As soon as we began working together, I noticed there were some minor discrepancies in the articles written about Yeon-mi, a jumbling of dates and places and some inconsistent details about her family’s escape. Most of these issues could be explained by a language barrier – Yeon-mi was giving interviews in English before she was fully fluent. But Yeon-mi was also protecting a secret, something she had tried to bury and forget from the moment she arrived in South Korea at age 15: like tens of thousands of other refugees, Yeon-mi had been trafficked in China. In South Korea – and many other societies – admitting to such a “shameful” past would destroy her prospects for marriage and any sort of normal life.
She had hoped that by changing a few details about her escape she could avoid revealing the full story. But after she decided to plunge into human rights activism, she realized that without the whole truth, the story of her life would have no real power or meaning. She has apologized for any discrepancies in her public record, and is determined that her book be scrupulously accurate.

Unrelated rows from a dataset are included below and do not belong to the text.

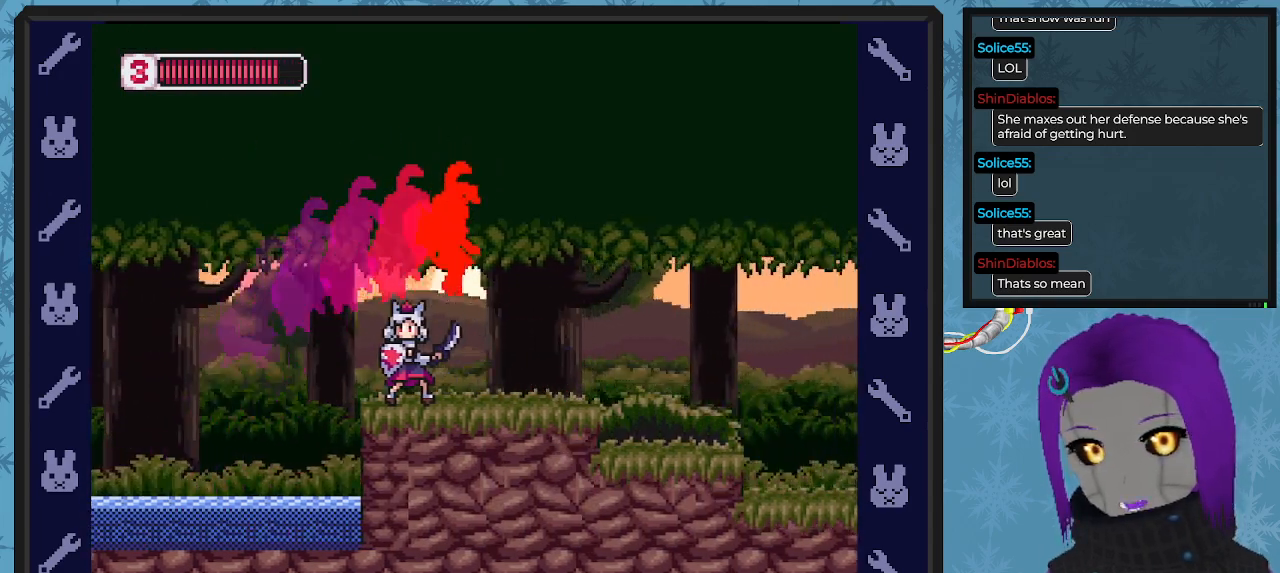
{"buttons": ["A", "B", "DPAD_RIGHT"], "left_stick": "center", "events": [[167, "A", "up"], [400, "A", "down"]]}
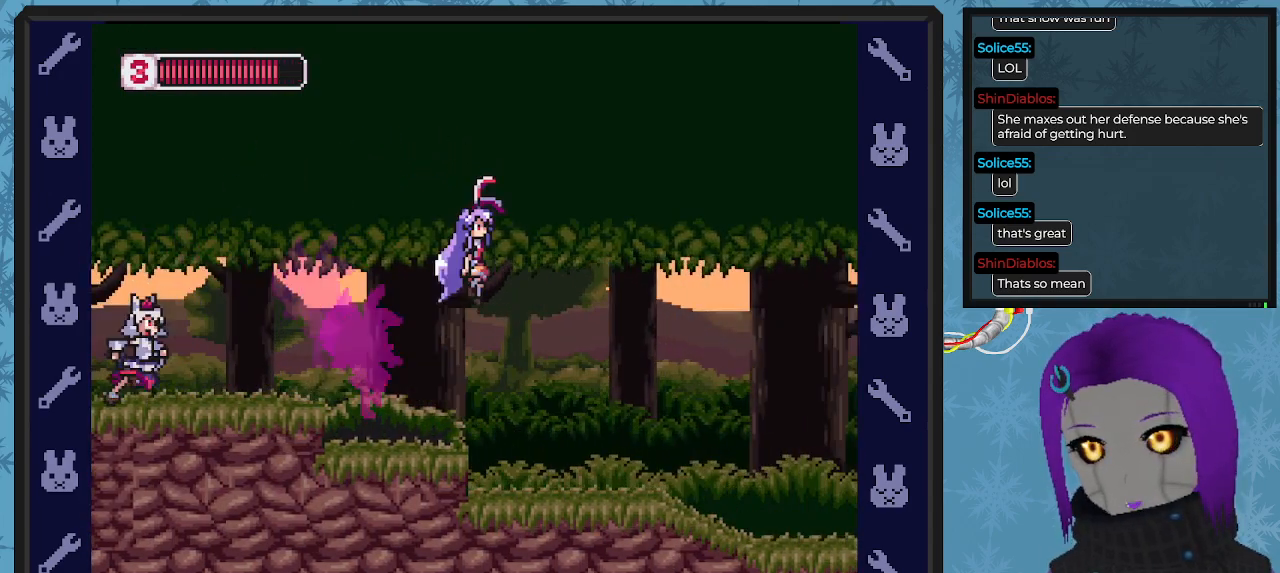
{"buttons": ["DPAD_RIGHT"], "left_stick": "center", "events": [[300, "A", "up"], [500, "B", "up"]]}
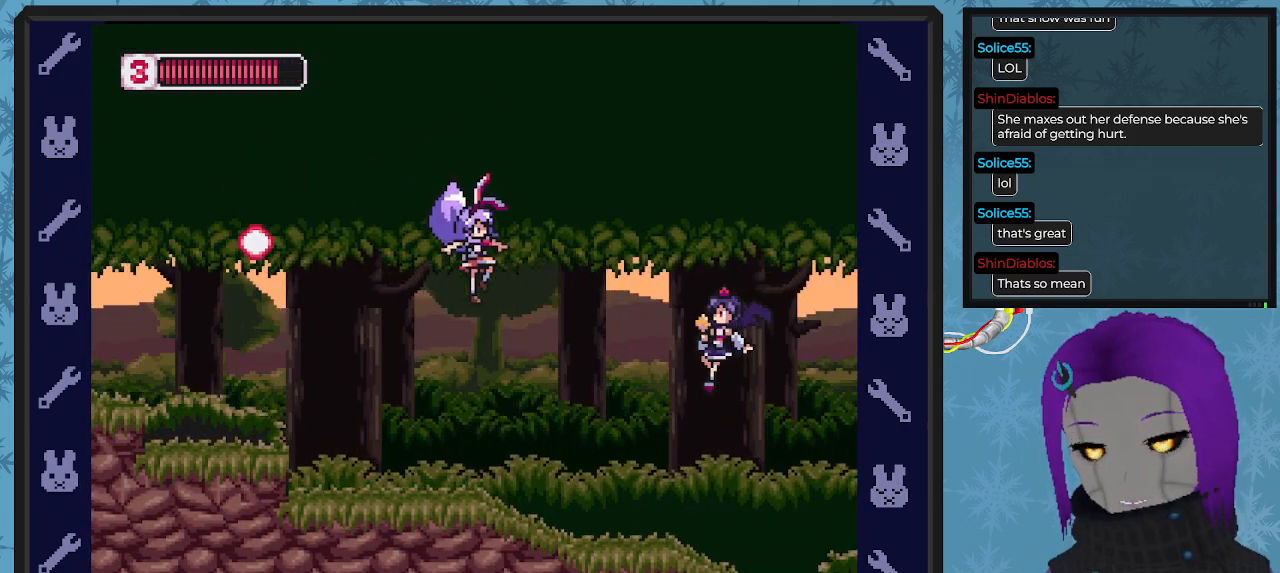
{"buttons": ["X", "DPAD_UP"], "left_stick": "center", "events": [[133, "X", "down"], [200, "DPAD_RIGHT", "up"], [200, "DPAD_UP", "down"], [200, "X", "up"], [300, "X", "down"], [367, "X", "up"], [433, "X", "down"]]}
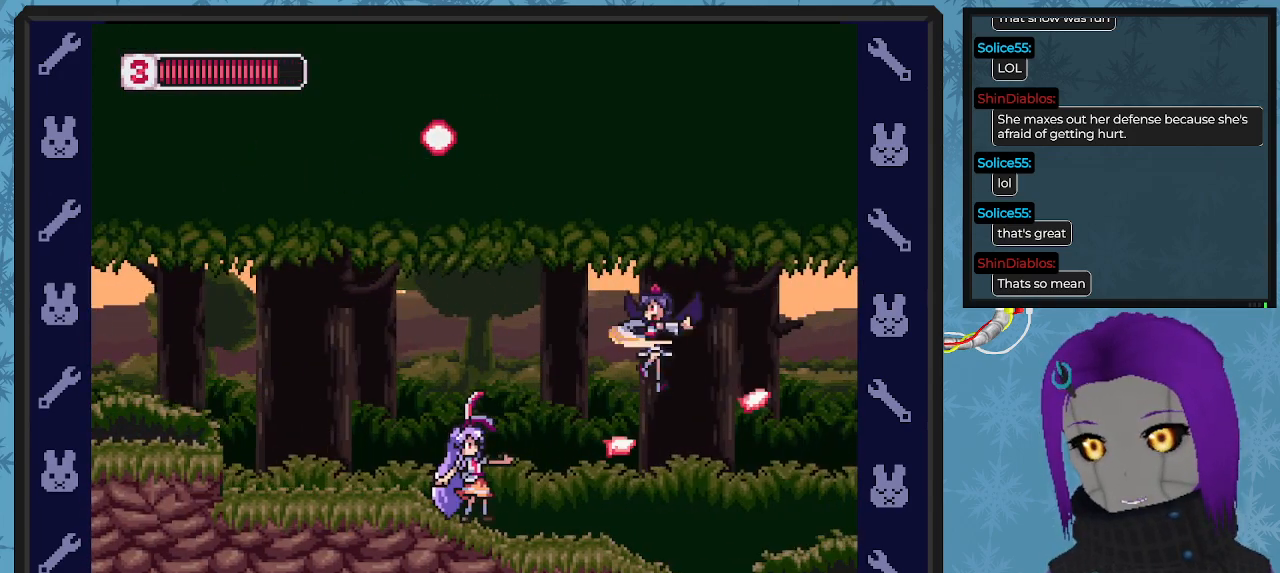
{"buttons": ["X", "DPAD_LEFT"], "left_stick": "center"}
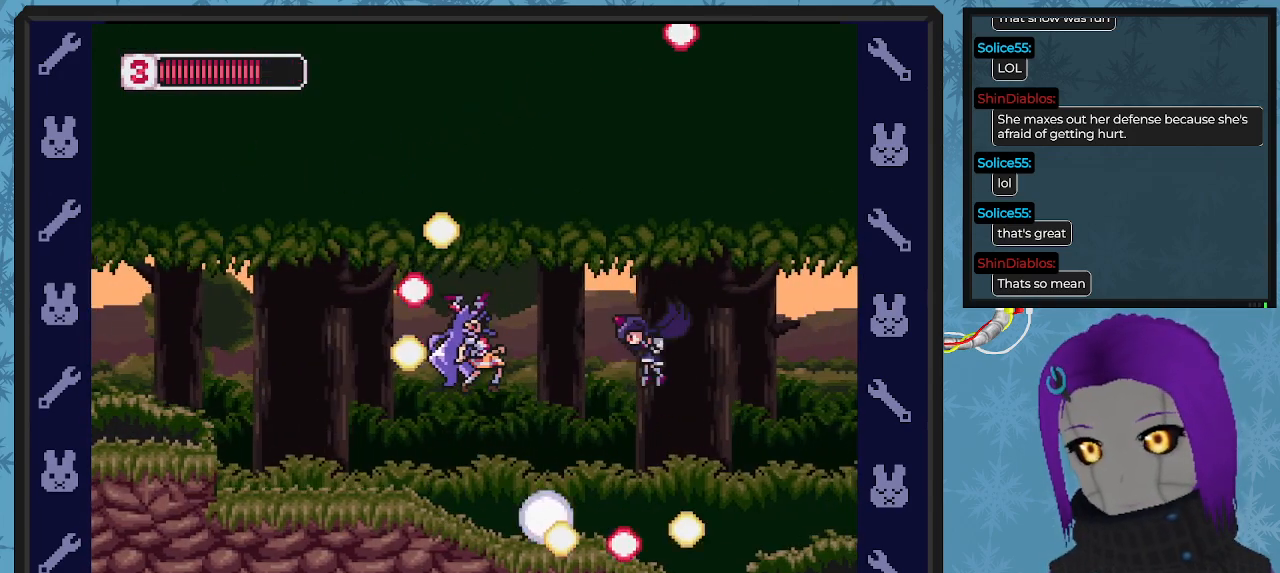
{"buttons": ["DPAD_UP", "DPAD_RIGHT"], "left_stick": "center", "events": [[100, "X", "up"], [167, "DPAD_UP", "down"], [233, "DPAD_LEFT", "up"], [233, "DPAD_RIGHT", "down"], [233, "DPAD_UP", "up"], [467, "DPAD_UP", "down"]]}
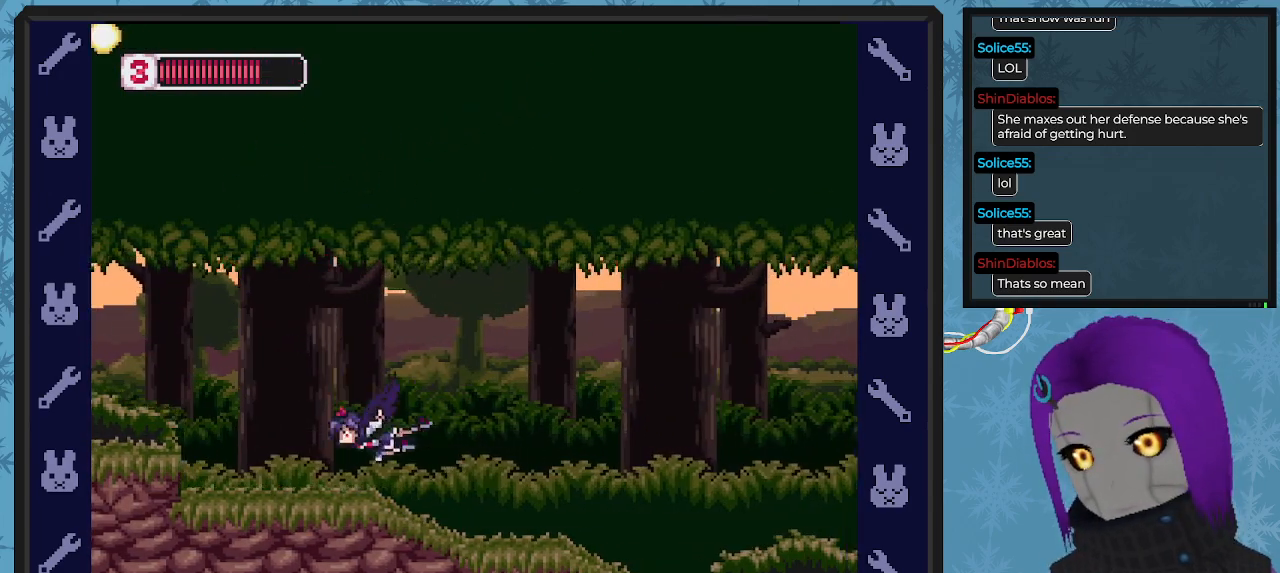
{"buttons": ["DPAD_DOWN"], "left_stick": "center"}
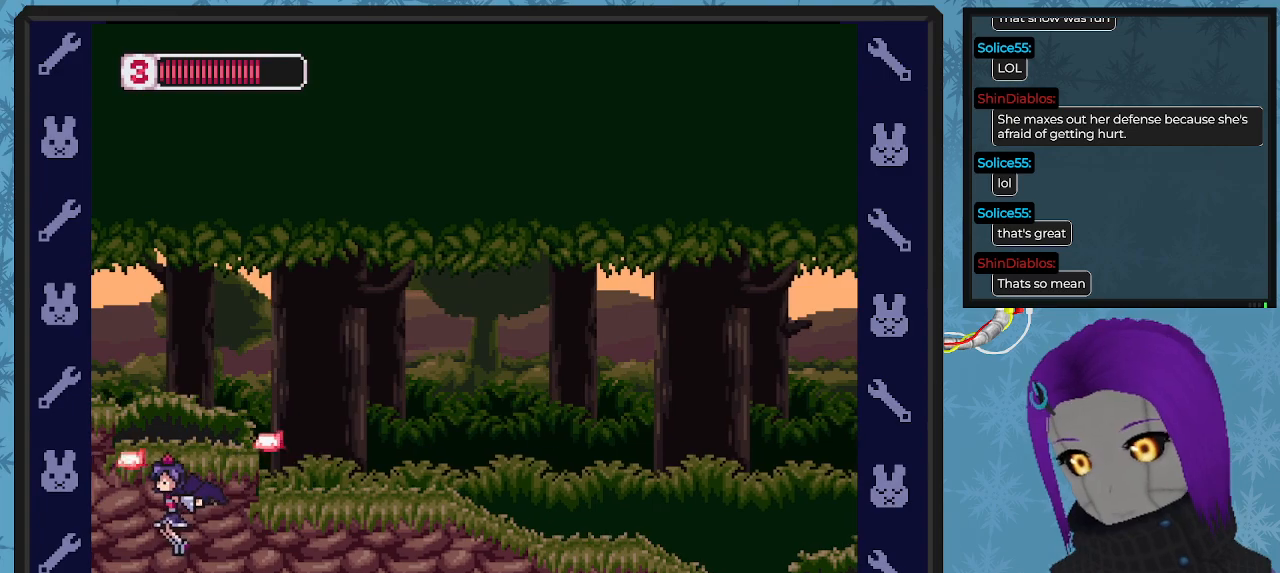
{"buttons": ["DPAD_DOWN"], "left_stick": "center", "events": [[33, "X", "down"], [133, "X", "up"], [200, "X", "down"], [267, "DPAD_LEFT", "down"], [300, "X", "up"], [367, "X", "down"], [467, "X", "up"], [500, "DPAD_LEFT", "up"]]}
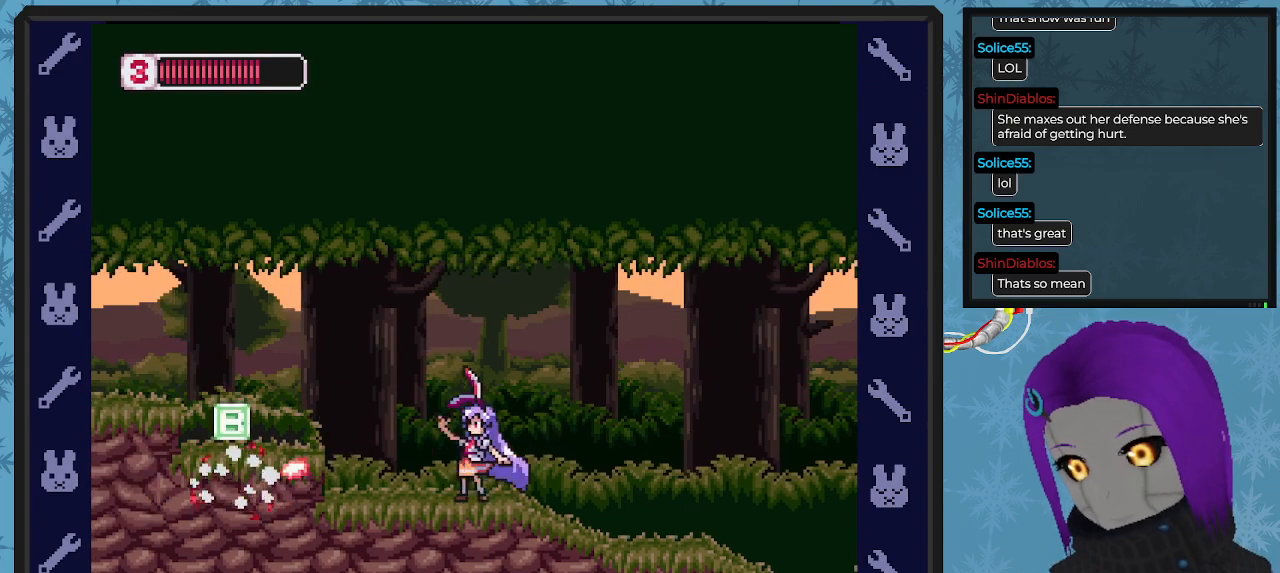
{"buttons": ["DPAD_LEFT"], "left_stick": "center", "events": [[33, "DPAD_DOWN", "up"], [33, "DPAD_RIGHT", "down"], [67, "DPAD_RIGHT", "up"], [100, "DPAD_RIGHT", "down"], [433, "DPAD_RIGHT", "up"], [433, "DPAD_UP", "down"], [467, "DPAD_LEFT", "down"], [467, "DPAD_UP", "up"]]}
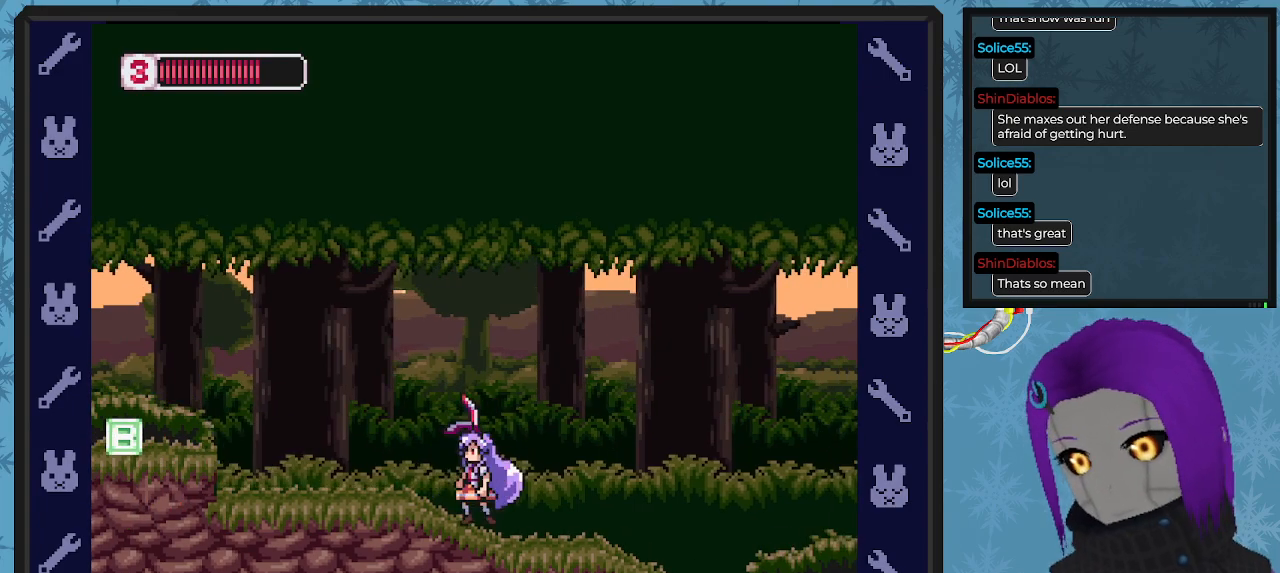
{"buttons": ["A", "DPAD_LEFT"], "left_stick": "center", "events": [[433, "A", "down"]]}
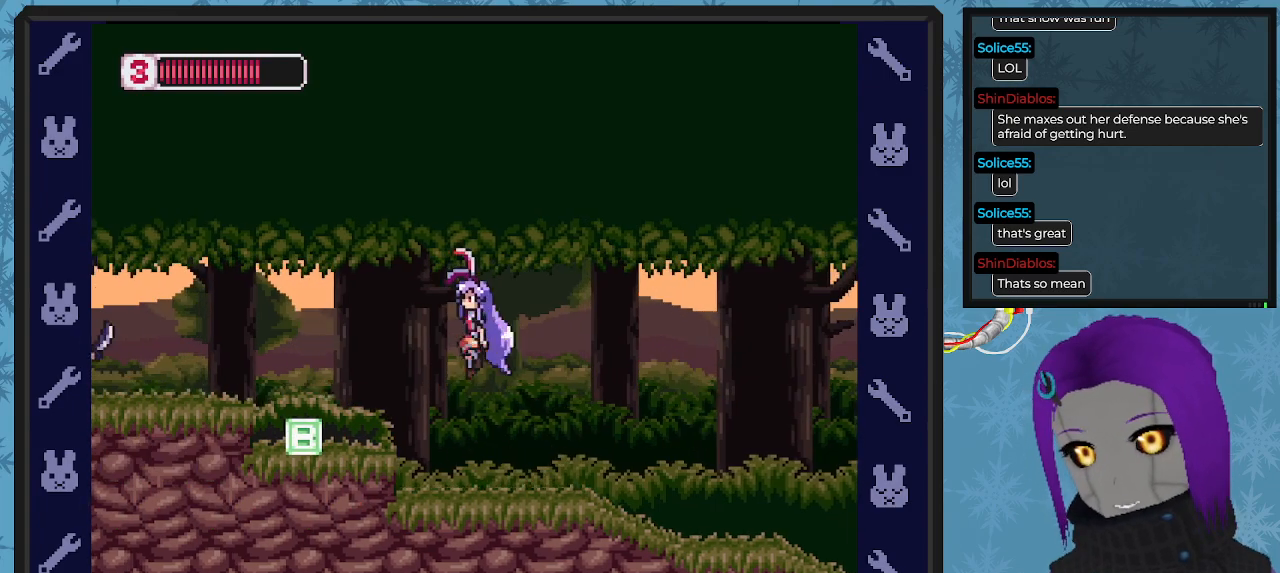
{"buttons": ["DPAD_RIGHT"], "left_stick": "center", "events": [[67, "A", "up"], [433, "DPAD_LEFT", "up"], [433, "DPAD_UP", "down"], [467, "DPAD_RIGHT", "down"], [467, "DPAD_UP", "up"]]}
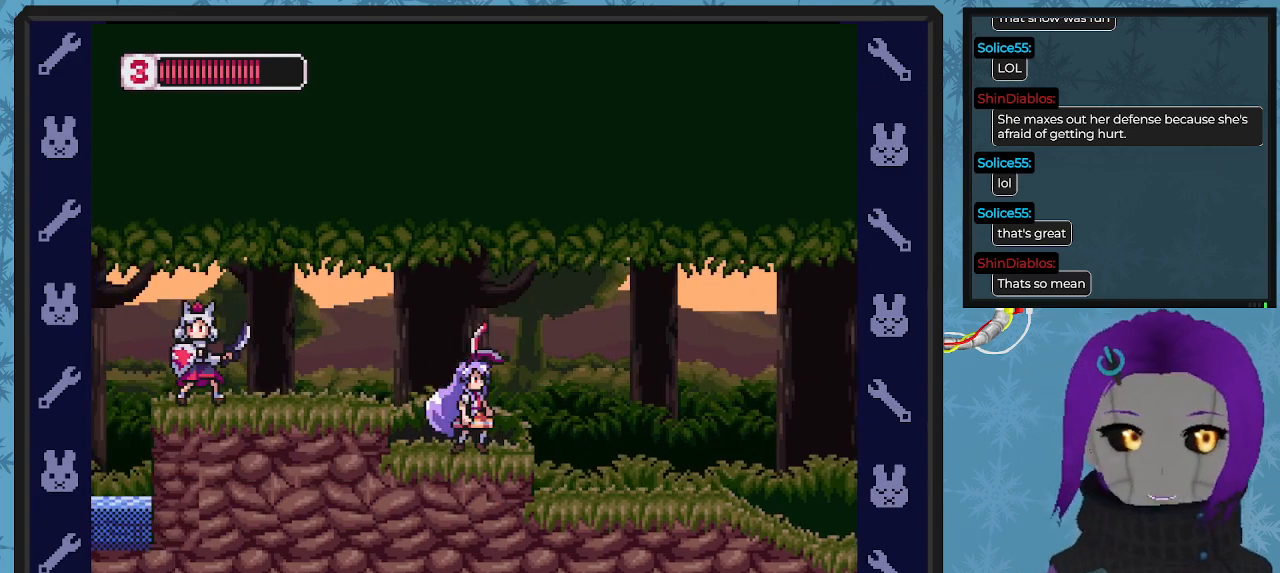
{"buttons": ["DPAD_RIGHT"], "left_stick": "center", "events": []}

With Yeon-mi’s cooperation, I have been able to verify her story through family members and fellow defectors who knew her in North Korea and China. Sometimes Yeon-mi had forgotten or blocked out graphic details from her childhood, only to have the memories return in all their horror as we reviewed her recollections with other witnesses. It seemed that she wasn’t just remembering these things, but actually reliving them.
Dr Judith Herman, clinical professor of psychiatry at Harvard tells me: “Traumatized people don’t give you a perfect, complete narrative on the first go-round. You see this all the time with refugees seeking asylum. That doesn’t mean their story isn’t credible, because the gist of their story is consistent.”